**RECORDS PROVIDED**:
════════

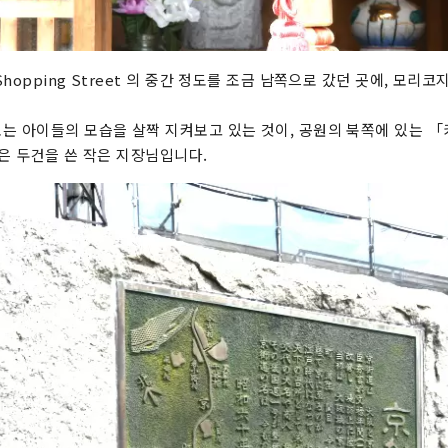
hopping Street 의 중간 정도를 조금 남쪽으로 갔던 곳에, 모리
는 아이들의 모습을 살짝 지켜보고 있는 것이, 공원의 북쪽에 있는 「
붉은 두건을 쓴 작은 지장님입니다.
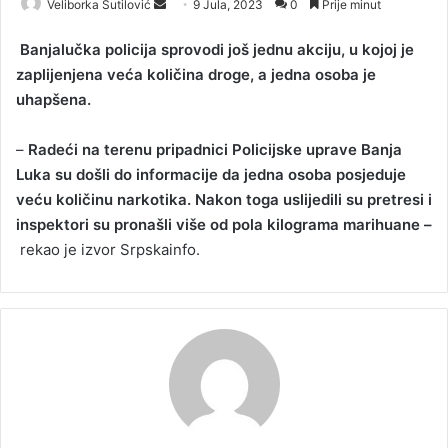
Veliborka Šutilović
S
9 Jula, 2023
0
Prije minut
e
Banjalučka policija sprovodi još jednu akciju, u kojoj je
n
zaplijenjena veća količina droge, a jedna osoba je
d
uhapšena.
a
n
–
Radeći na terenu pripadnici Policijske uprave Banja
e
Luka su došli do informacije da jedna osoba posjeduje
m
a
veću količinu narkotika. Nakon toga uslijedili su pretresi i
i
inspektori su pronašli više od pola kilograma marihuane –
l
rekao je izvor Srpskainfo.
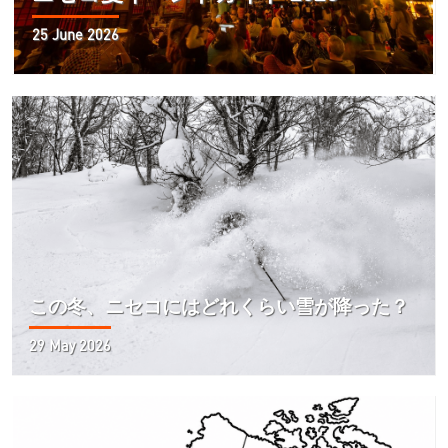
25 June 2026
この冬、ニセコにはどれくらい雪が降った？
29 May 2026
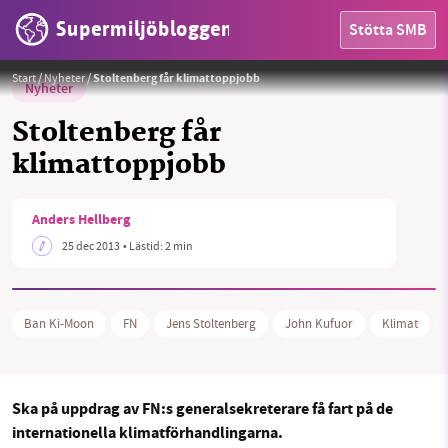
Supermiljöbloggen
Stötta SMB
Start
/
Nyheter
/
Stoltenberg får klimattoppjobb
Nyheter
Stoltenberg får
klimattoppjobb
HEM
Anders Hellberg
OMRÅDEN
25 dec 2013
• Lästid:
2 min
MILJÖFAKTA
Ban Ki-Moon
FN
Jens Stoltenberg
John Kufuor
Klimat
OM OSS
Ska på uppdrag av FN:s generalsekreterare få fart på de
Sök
Sparade inlägg
Tipsa oss
internationella klimatförhandlingarna.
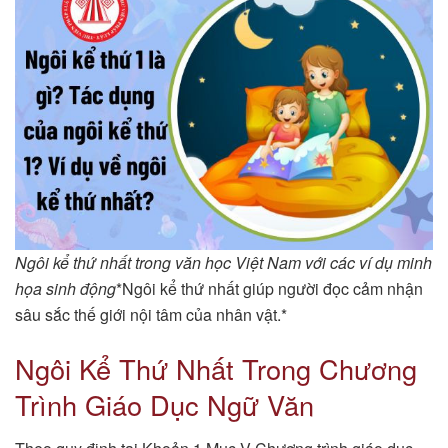
Ngôi kể thứ nhất trong văn học Việt Nam với các ví dụ minh
họa sinh động
*Ngôi kể thứ nhất giúp người đọc cảm nhận
sâu sắc thế giới nội tâm của nhân vật.*
Ngôi Kể Thứ Nhất Trong Chương
Trình Giáo Dục Ngữ Văn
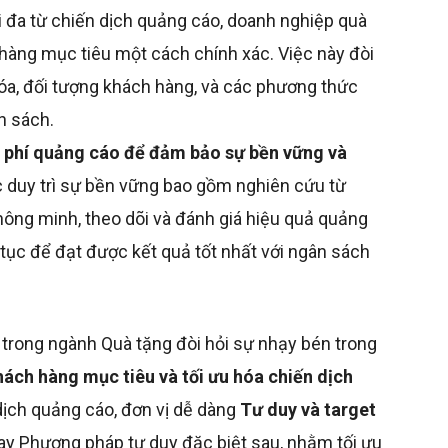
i đa từ chiến dịch quảng cáo, doanh nghiệp quà
 hàng mục tiêu một cách chính xác. Việc này đòi
khóa, đối tượng khách hàng, và các phương thức
n sách.
i phí quảng cáo để đảm bảo sự bền vững và
 duy trì sự bền vững bao gồm nghiên cứu từ
ông minh, theo dõi và đánh giá hiệu quả quảng
n tục để đạt được kết quả tốt nhất với ngân sách
o trong ngành Quà tặng đòi hỏi sự nhạy bén trong
ách hàng mục tiêu và tối ưu hóa chiến dịch
dịch quảng cáo, đơn vị dễ dàng
Tư duy và target
ay Phương pháp tư duy đặc biệt sau, nhằm tối ưu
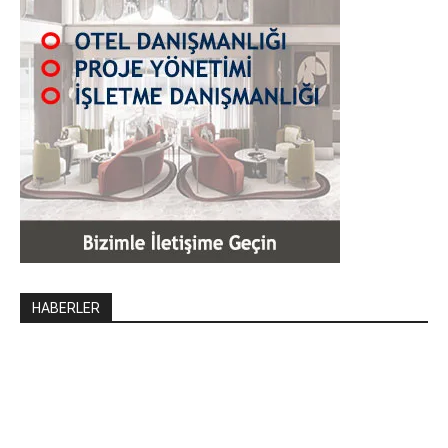
HABERLER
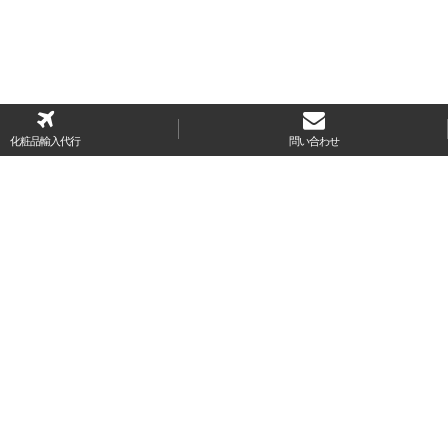
化粧品輸入代行
問い合わせ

════════

**ASSIGNED TASK**: Reproduce the text of all the records above line for line, leaving out the pictures.

**ANSWER SECTION**:
hopping Street 의 중간 정도를 조금 남쪽으로 갔던 곳에, 모리
는 아이들의 모습을 살짝 지켜보고 있는 것이, 공원의 북쪽에 있는 「
붉은 두건을 쓴 작은 지장님입니다.
Veliborka Šutilović
S
9 Jula, 2023
0
Prije minut
e
Banjalučka policija sprovodi još jednu akciju, u kojoj je
n
zaplijenjena veća količina droge, a jedna osoba je
d
uhapšena.
a
n
–
Radeći na terenu pripadnici Policijske uprave Banja
e
Luka su došli do informacije da jedna osoba posjeduje
m
a
veću količinu narkotika. Nakon toga uslijedili su pretresi i
i
inspektori su pronašli više od pola kilograma marihuane –
l
rekao je izvor Srpskainfo.
25 June 2026
この冬、ニセコにはどれくらい雪が降った？
29 May 2026
Supermiljöbloggen
Stötta SMB
Start
/
Nyheter
/
Stoltenberg får klimattoppjobb
Nyheter
Stoltenberg får
klimattoppjobb
HEM
Anders Hellberg
OMRÅDEN
25 dec 2013
• Lästid:
2 min
MILJÖFAKTA
Ban Ki-Moon
FN
Jens Stoltenberg
John Kufuor
Klimat
OM OSS
Ska på uppdrag av FN:s generalsekreterare få fart på de
Sök
Sparade inlägg
Tipsa oss
internationella klimatförhandlingarna.
Ngôi kể thứ nhất trong văn học Việt Nam với các ví dụ minh
họa sinh động
*Ngôi kể thứ nhất giúp người đọc cảm nhận
sâu sắc thế giới nội tâm của nhân vật.*
Ngôi Kể Thứ Nhất Trong Chương
Trình Giáo Dục Ngữ Văn
i đa từ chiến dịch quảng cáo, doanh nghiệp quà
 hàng mục tiêu một cách chính xác. Việc này đòi
khóa, đối tượng khách hàng, và các phương thức
n sách.
i phí quảng cáo để đảm bảo sự bền vững và
 duy trì sự bền vững bao gồm nghiên cứu từ
ông minh, theo dõi và đánh giá hiệu quả quảng
n tục để đạt được kết quả tốt nhất với ngân sách
o trong ngành Quà tặng đòi hỏi sự nhạy bén trong
ách hàng mục tiêu và tối ưu hóa chiến dịch
dịch quảng cáo, đơn vị dễ dàng
Tư duy và target
ay Phương pháp tư duy đặc biệt sau, nhằm tối ưu
HABERLER
化粧品輸入代行
問い合わせ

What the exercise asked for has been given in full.